Your instructions — The expected result is an exact restatement of the data, free of pictures.

= = = =

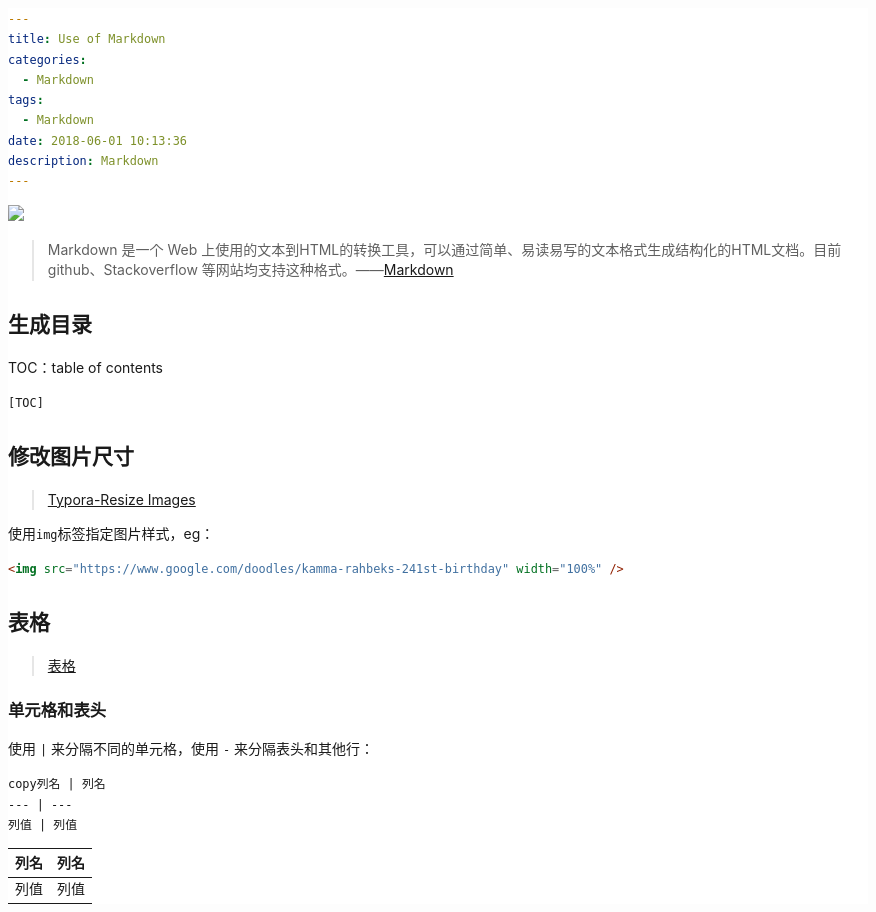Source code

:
 ```yaml
---
title: Use of Markdown
categories:
  - Markdown
tags:
  - Markdown
date: 2018-06-01 10:13:36
description: Markdown
---
```


<img src="https://i.loli.net/2018/12/26/5c23262feb7b6.jpg" width="100%"/>



> Markdown 是一个 Web 上使用的文本到HTML的转换工具，可以通过简单、易读易写的文本格式生成结构化的HTML文档。目前 github、Stackoverflow 等网站均支持这种格式。——[Markdown](http://www.markdown.cn/)
>

## 生成目录

TOC：table of contents

```shell
[TOC]
```

## 修改图片尺寸

> [Typora-Resize Images](https://support.typora.io/Resize-Image/)

使用`img`标签指定图片样式，eg：

```html
<img src="https://www.google.com/doodles/kamma-rahbeks-241st-birthday" width="100%" />
```

## 表格

> [表格](http://xianbai.me/learn-md/article/extension/table.html)

### 单元格和表头

使用 `|` 来分隔不同的单元格，使用 `-` 来分隔表头和其他行：

```
copy列名 | 列名
--- | ---
列值 | 列值
```

| 列名 | 列名 |
| :--- | :--- |
| 列值 | 列值 |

= = = =

Answer space —
Source code

:
 ```yaml
---
title: Use of Markdown
categories:
  - Markdown
tags:
  - Markdown
date: 2018-06-01 10:13:36
description: Markdown
---
```


<img src="https://i.loli.net/2018/12/26/5c23262feb7b6.jpg" width="100%"/>



> Markdown 是一个 Web 上使用的文本到HTML的转换工具，可以通过简单、易读易写的文本格式生成结构化的HTML文档。目前 github、Stackoverflow 等网站均支持这种格式。——[Markdown](http://www.markdown.cn/)
>

## 生成目录

TOC：table of contents

```shell
[TOC]
```

## 修改图片尺寸

> [Typora-Resize Images](https://support.typora.io/Resize-Image/)

使用`img`标签指定图片样式，eg：

```html
<img src="https://www.google.com/doodles/kamma-rahbeks-241st-birthday" width="100%" />
```

## 表格

> [表格](http://xianbai.me/learn-md/article/extension/table.html)

### 单元格和表头

使用 `|` 来分隔不同的单元格，使用 `-` 来分隔表头和其他行：

```
copy列名 | 列名
--- | ---
列值 | 列值
```

| 列名 | 列名 |
| :--- | :--- |
| 列值 | 列值 |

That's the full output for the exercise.